# GOAL OF THE EXERCISE
A verbatim copy of the listing is needed; pictures are to be left out.

**** DATA EXCERPT

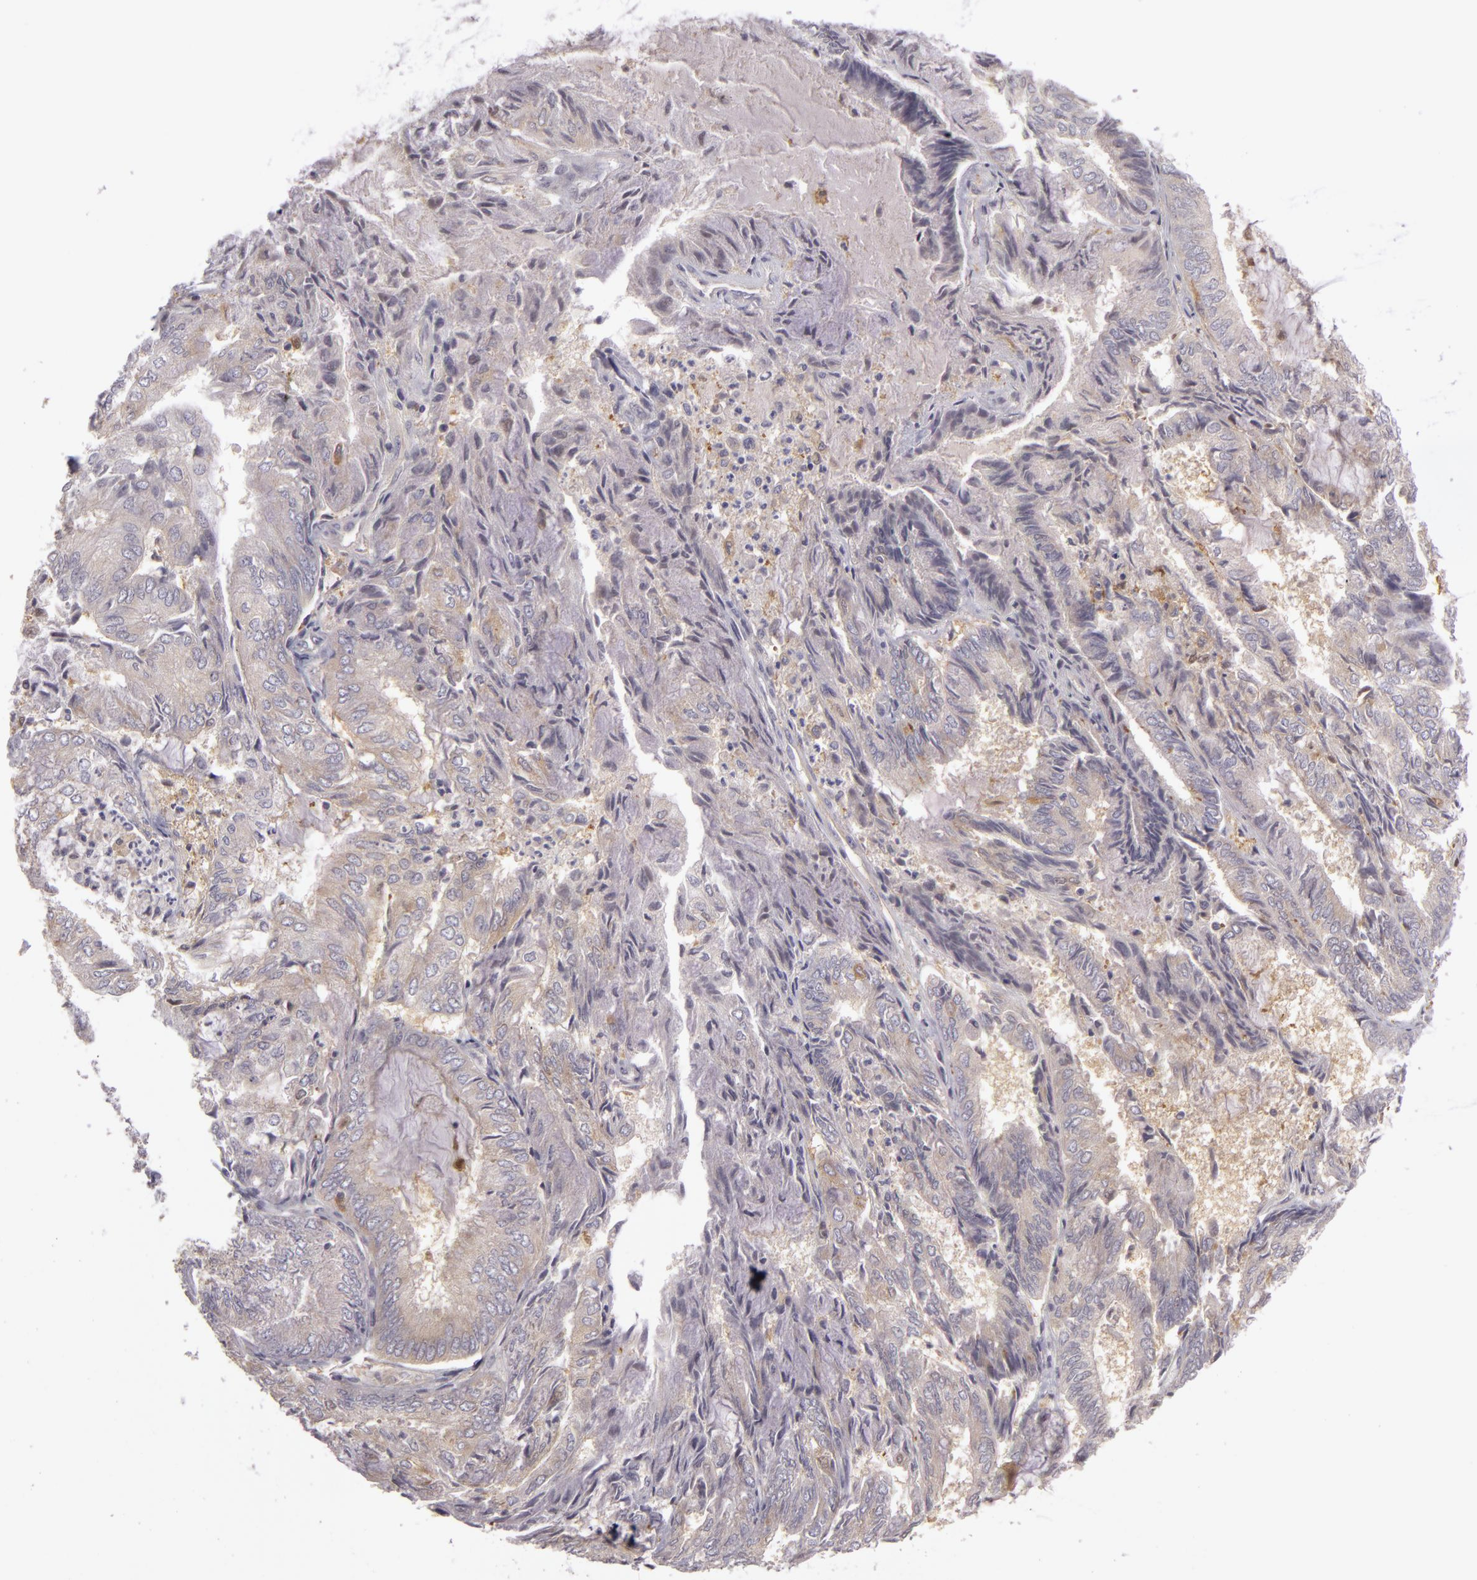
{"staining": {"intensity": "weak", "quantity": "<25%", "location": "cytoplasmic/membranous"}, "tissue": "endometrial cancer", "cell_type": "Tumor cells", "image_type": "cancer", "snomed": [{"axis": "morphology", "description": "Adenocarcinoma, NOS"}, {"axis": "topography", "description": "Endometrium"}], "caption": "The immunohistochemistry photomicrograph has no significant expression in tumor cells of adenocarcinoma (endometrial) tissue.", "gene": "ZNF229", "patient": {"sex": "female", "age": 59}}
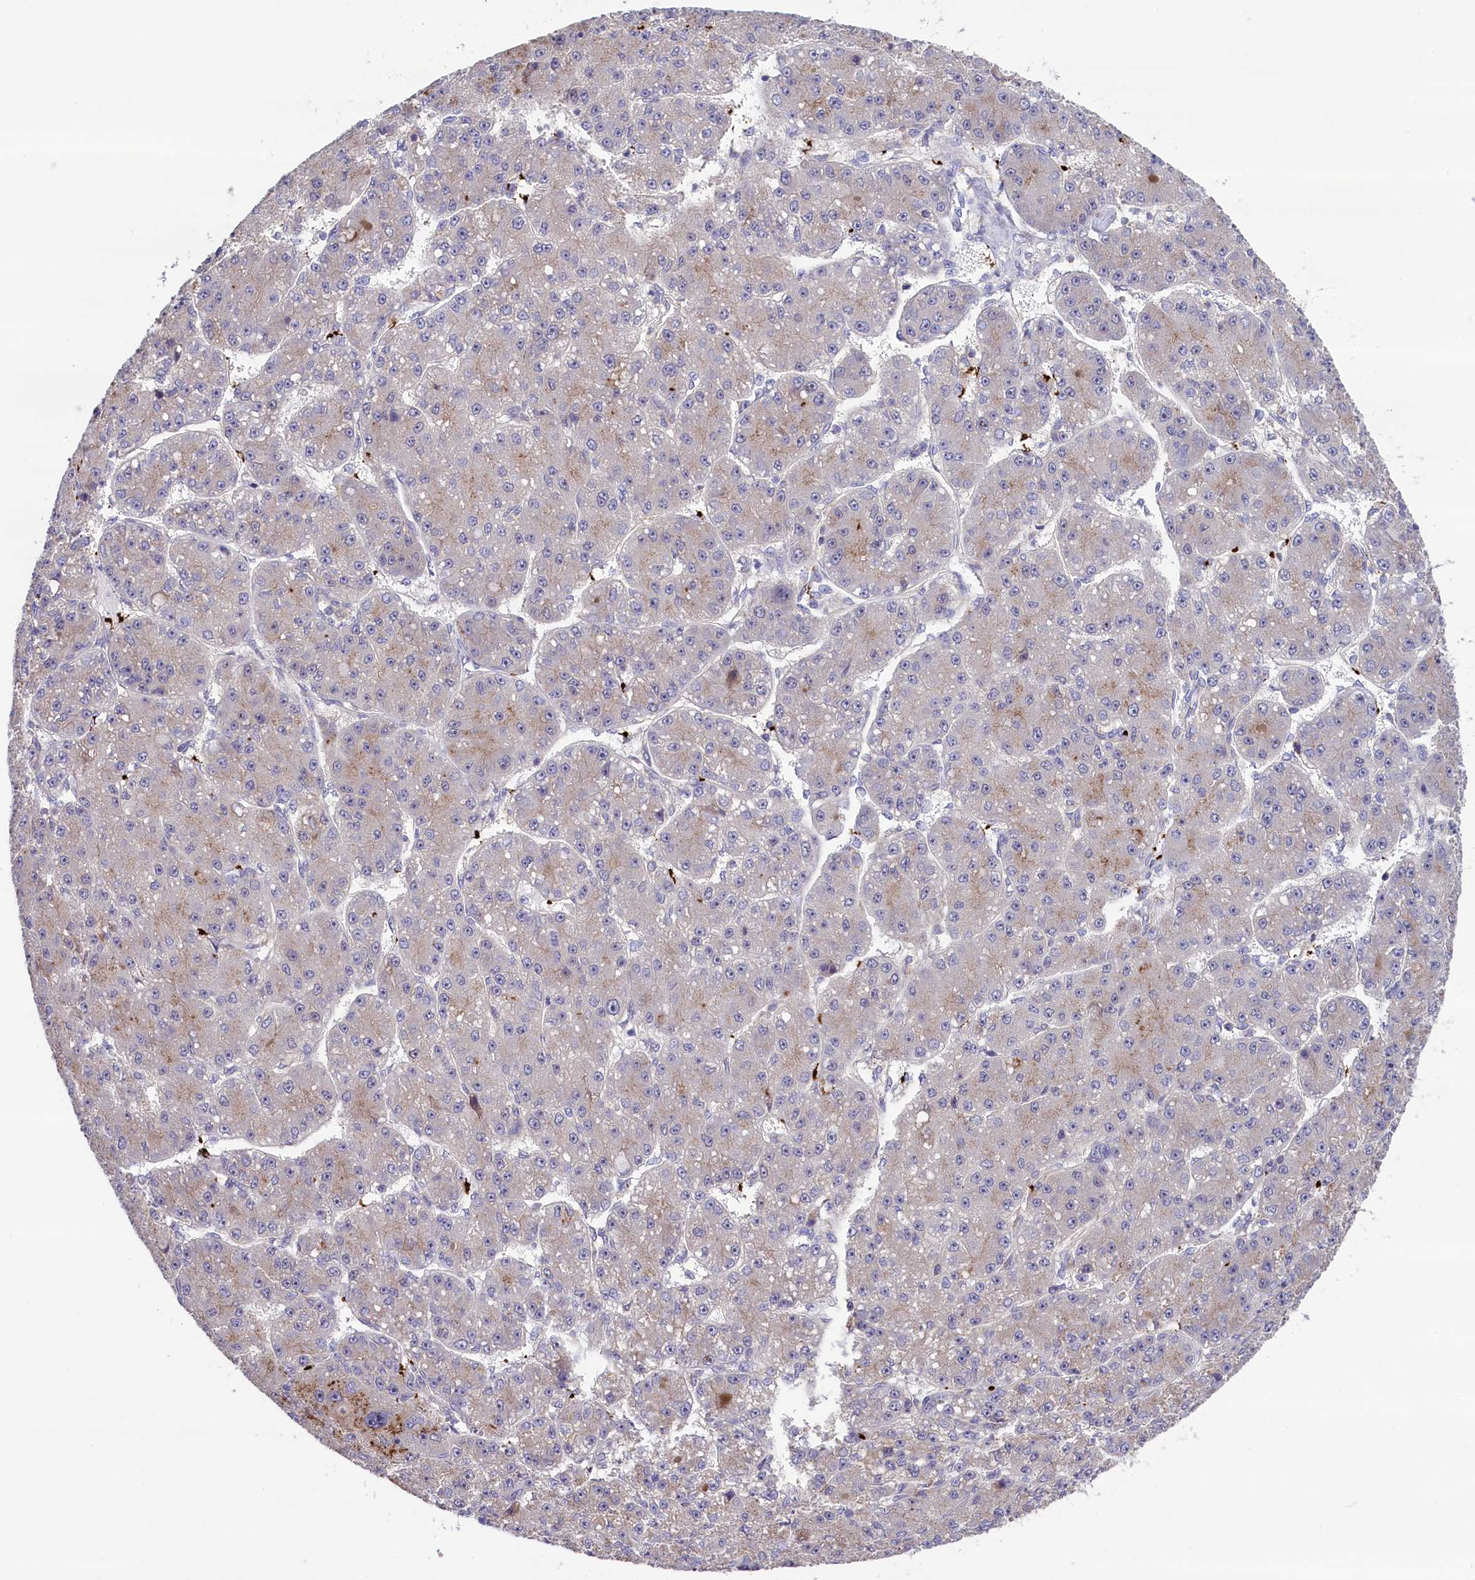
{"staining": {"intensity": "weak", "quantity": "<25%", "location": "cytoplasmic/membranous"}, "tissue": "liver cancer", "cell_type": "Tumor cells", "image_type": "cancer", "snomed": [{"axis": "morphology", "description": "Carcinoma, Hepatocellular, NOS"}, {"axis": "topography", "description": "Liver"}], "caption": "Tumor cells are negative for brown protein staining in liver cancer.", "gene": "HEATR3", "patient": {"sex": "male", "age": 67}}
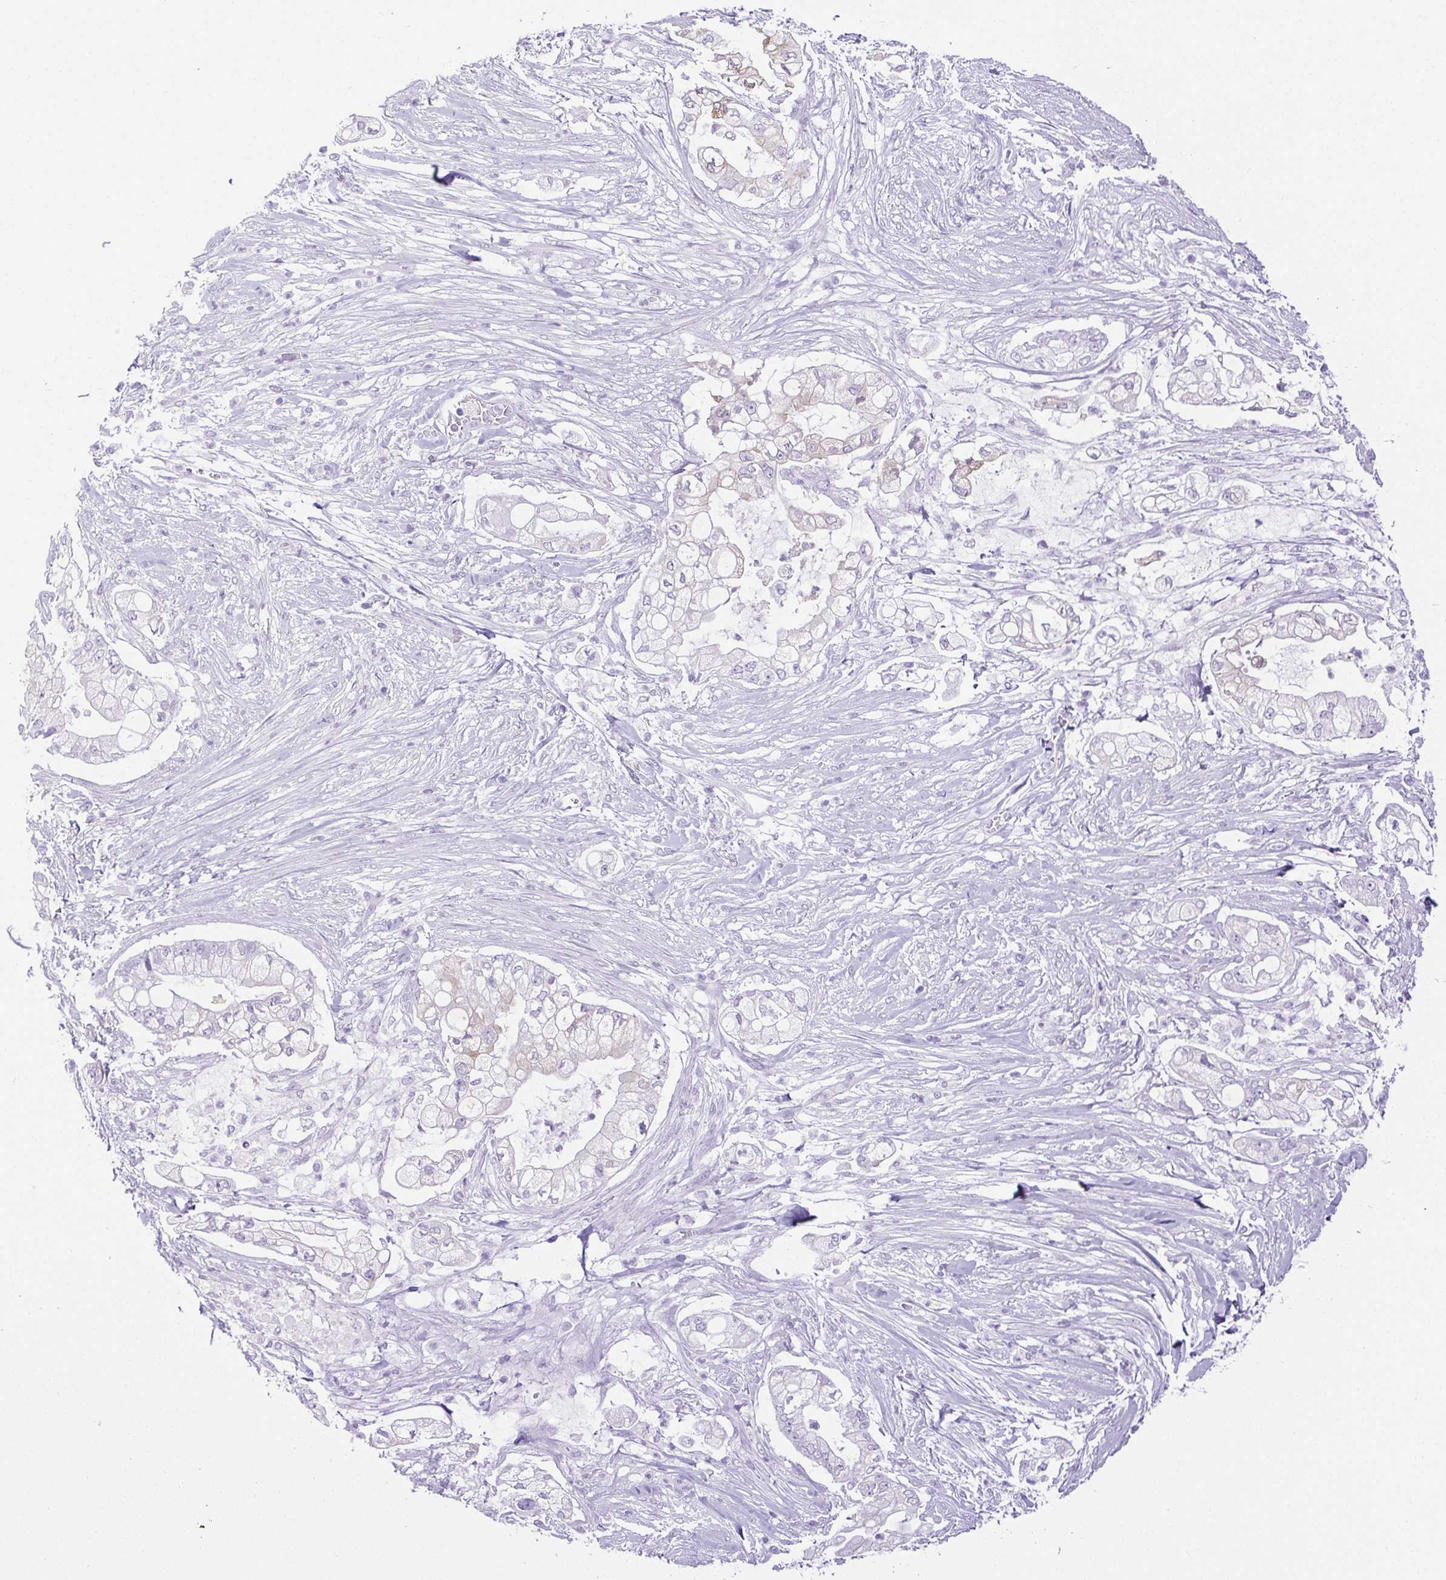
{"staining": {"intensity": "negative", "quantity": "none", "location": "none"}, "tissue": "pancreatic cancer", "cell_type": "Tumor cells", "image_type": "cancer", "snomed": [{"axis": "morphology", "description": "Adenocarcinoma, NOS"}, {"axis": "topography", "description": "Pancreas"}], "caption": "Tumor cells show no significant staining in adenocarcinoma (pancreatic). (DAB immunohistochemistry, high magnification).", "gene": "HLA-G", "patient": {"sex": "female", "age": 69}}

********

# ANSWER TO THE EXERCISE
{"staining": {"intensity": "weak", "quantity": "<25%", "location": "cytoplasmic/membranous"}, "tissue": "endometrial cancer", "cell_type": "Tumor cells", "image_type": "cancer", "snomed": [{"axis": "morphology", "description": "Adenocarcinoma, NOS"}, {"axis": "topography", "description": "Endometrium"}], "caption": "The immunohistochemistry photomicrograph has no significant expression in tumor cells of adenocarcinoma (endometrial) tissue.", "gene": "ZNF229", "patient": {"sex": "female", "age": 59}}
{"staining": {"intensity": "weak", "quantity": "<25%", "location": "cytoplasmic/membranous"}, "tissue": "liver cancer", "cell_type": "Tumor cells", "image_type": "cancer", "snomed": [{"axis": "morphology", "description": "Carcinoma, Hepatocellular, NOS"}, {"axis": "topography", "description": "Liver"}], "caption": "Tumor cells are negative for brown protein staining in liver cancer.", "gene": "HEATR3", "patient": {"sex": "male", "age": 67}}
{"staining": {"intensity": "negative", "quantity": "none", "location": "none"}, "tissue": "pancreatic cancer", "cell_type": "Tumor cells", "image_type": "cancer", "snomed": [{"axis": "morphology", "description": "Adenocarcinoma, NOS"}, {"axis": "topography", "description": "Pancreas"}], "caption": "Tumor cells show no significant staining in adenocarcinoma (pancreatic). (DAB immunohistochemistry, high magnification).", "gene": "HLA-G", "patient": {"sex": "female", "age": 69}}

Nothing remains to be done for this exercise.